Pinball, an Immoral Game
In the 1940s, pinball machines were seen as wicked and contributing to the moral decay of young people. Most of the major cities in the United States—Los Angeles, Chicago, New York, and more—banned pinball machines. Pinball machines were labeled a form of gambling because the coin-operated games offered payouts to the winner. Some of the laws banning pinball machines claimed that the machines enticed and robbed impressionable school children out of their lunch money. Other communities believed that the pinball industry was controlled by the mafia and, therefore, playing pinball was a gateway to organized crime.
Police Raided Arcades
In New York City, the problem of pinball playing was considered to be such a threat to society that, just a few weeks after the Japanese bombed Pearl Harbor, the mayor of New York, Fiorello La Guardia, formed a police task force to rid the city of the pinball menace once and for all. Arcades were raided and thousands of pinball machines were confiscated, smashed with sledgehammers, and tossed into the Hudson River. The undiscovered pinball machines were hidden away but still used. They could be found in some of the seedier bars and taverns.

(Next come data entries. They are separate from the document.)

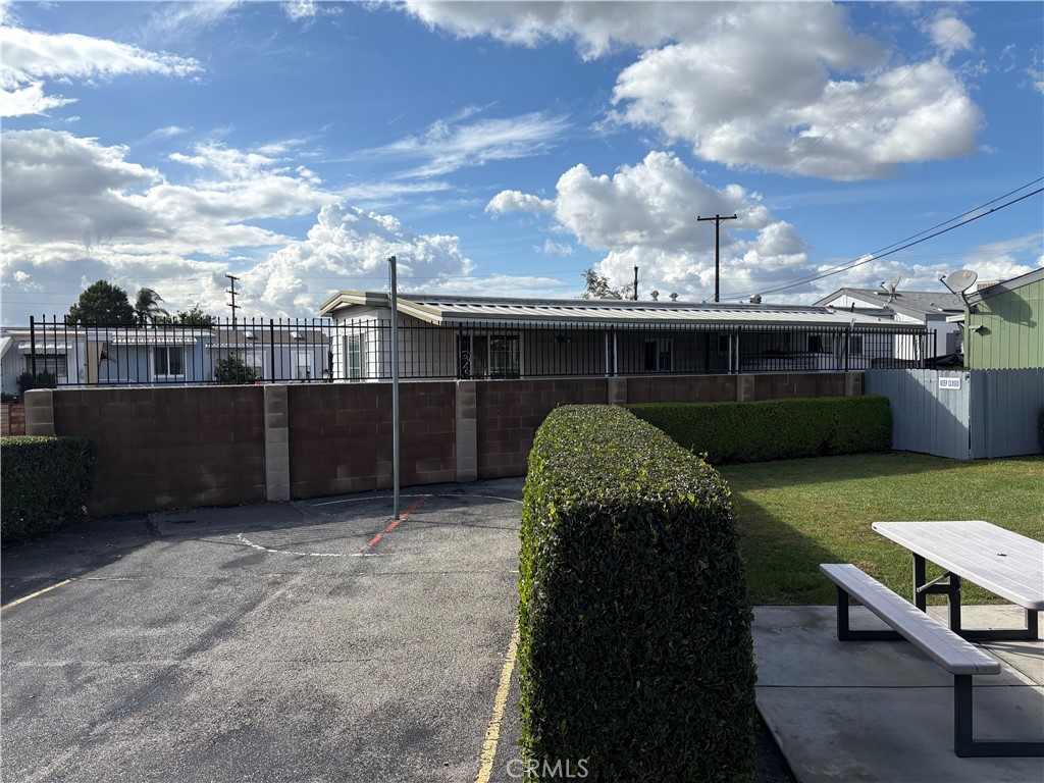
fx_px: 784
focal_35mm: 26
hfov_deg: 67.3
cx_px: 522
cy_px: 392
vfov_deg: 53.1
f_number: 1.6
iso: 50
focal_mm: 5.96
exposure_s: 1/4065
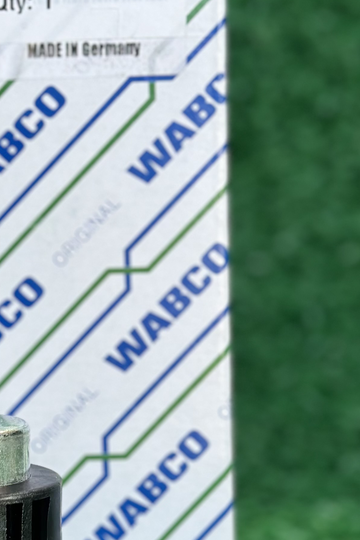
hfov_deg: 12.0
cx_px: -40
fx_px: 1680
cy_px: 334
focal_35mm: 112
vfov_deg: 18.2
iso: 64
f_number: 1.78
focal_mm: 6.86
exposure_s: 1/167
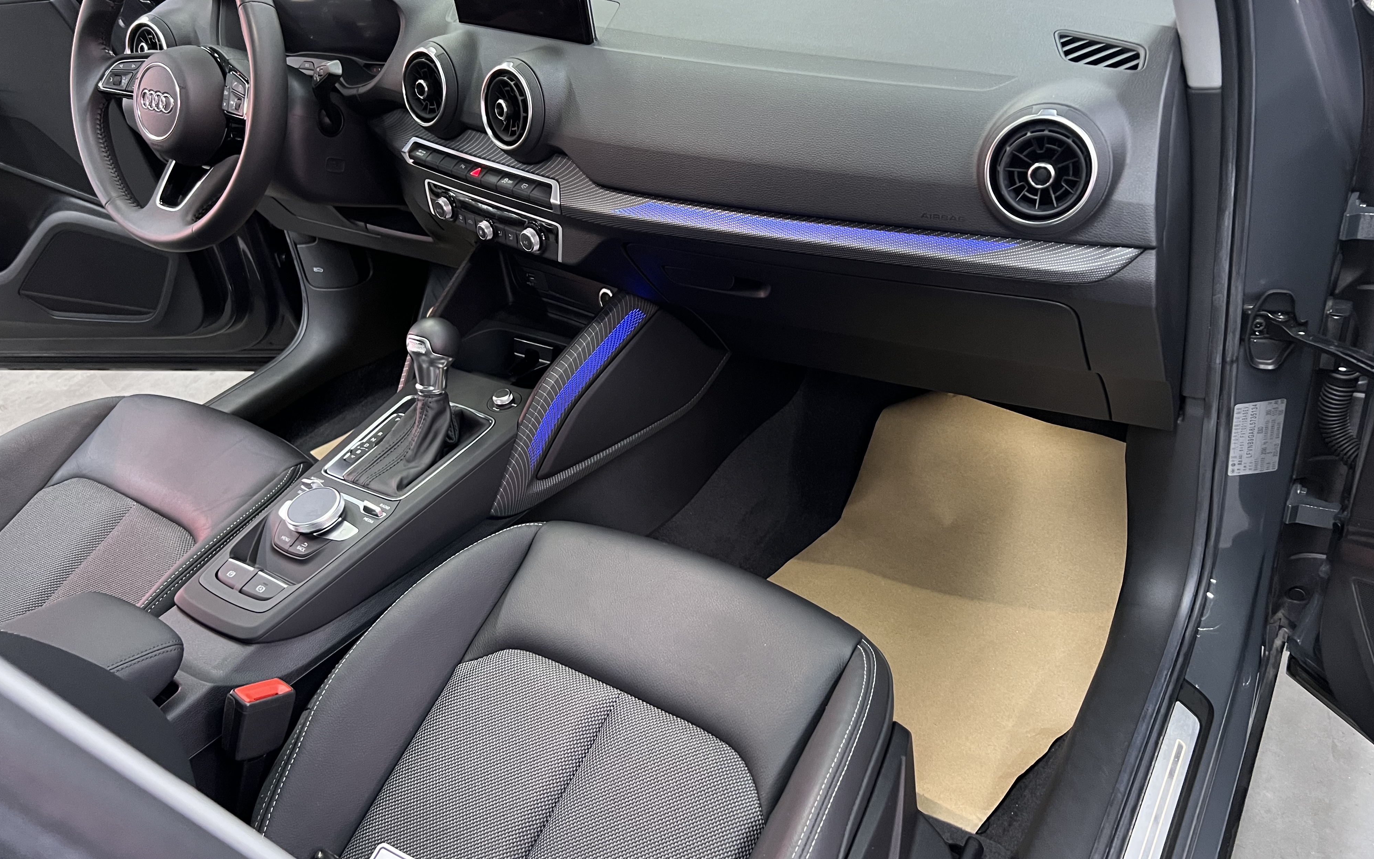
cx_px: 696
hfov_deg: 66.5
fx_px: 1048
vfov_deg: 44.5
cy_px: 385
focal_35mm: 28
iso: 400
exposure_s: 1/33
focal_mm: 5.7
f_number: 1.5
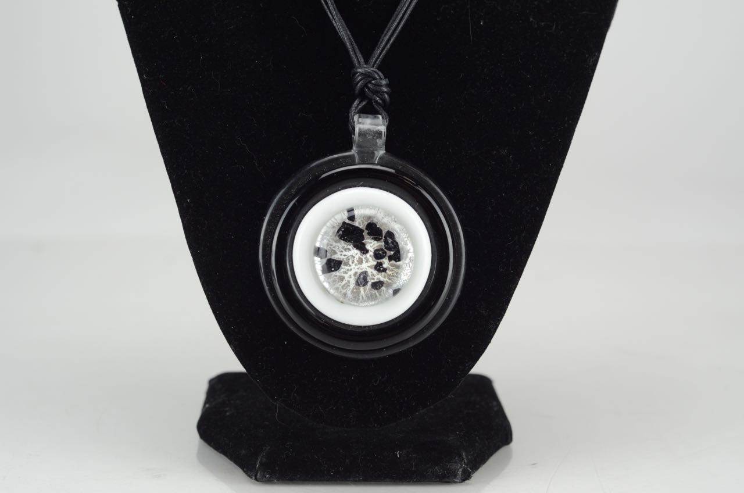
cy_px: 246
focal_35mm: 75
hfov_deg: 27.0
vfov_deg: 18.1
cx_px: 372
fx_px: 1547
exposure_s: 1/125
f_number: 5
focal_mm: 50
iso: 640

Pinball Machines were a Symbol of Youth Rebellion
When The Who’s rock opera, Tommy, came out in 1972, pinball was still illegal in most cities, therefore the lead character was a non-conformist and rebel outlaw, despite his disabilities. When the sitcom, Happy Days, debuted, the show’s rebellious bad-boy, The Fonz, was shown playing pinball in the opening credits, probably to establish him as the tough guy on the edge of the law. Numerous subtle references to pinball and youth rebellion can be seen in TV shows and films of the 1950s, 1960s, and early 1970s.
The City Council of New York City was finally convinced to take another look at pinball machines in 1976. Advocates of the game called in pinball wizard, Roger Sharpe, to demonstrate to the council that pinball was a game of skill not a game of chance. Journalists and council members crowded around Sharpe as he played. To hammer home the point that pinball is a game of skill, Sharpe pulled back the knob, but before releasing the new ball, he pointed—in a move copied from Babe Ruth—to the exact spot on the playing field and told the council members that he would put the ball at that spot. When he let go of the plunger, he skillfully guided the ball to the place he had indicated. The council was convinced and the decades-long ban on pinball was lifted.
Pinball and Video Games
Today, many pinball games have merged with video games for a new, modern gaming experience, but there are still plenty of people who love the old-school pinball games. The ban on pinball, however, forced nearly all the pinball companies to go out of business. Today, the only pinball manufacturer in the United States is Stern Pinball, located outside Chicago.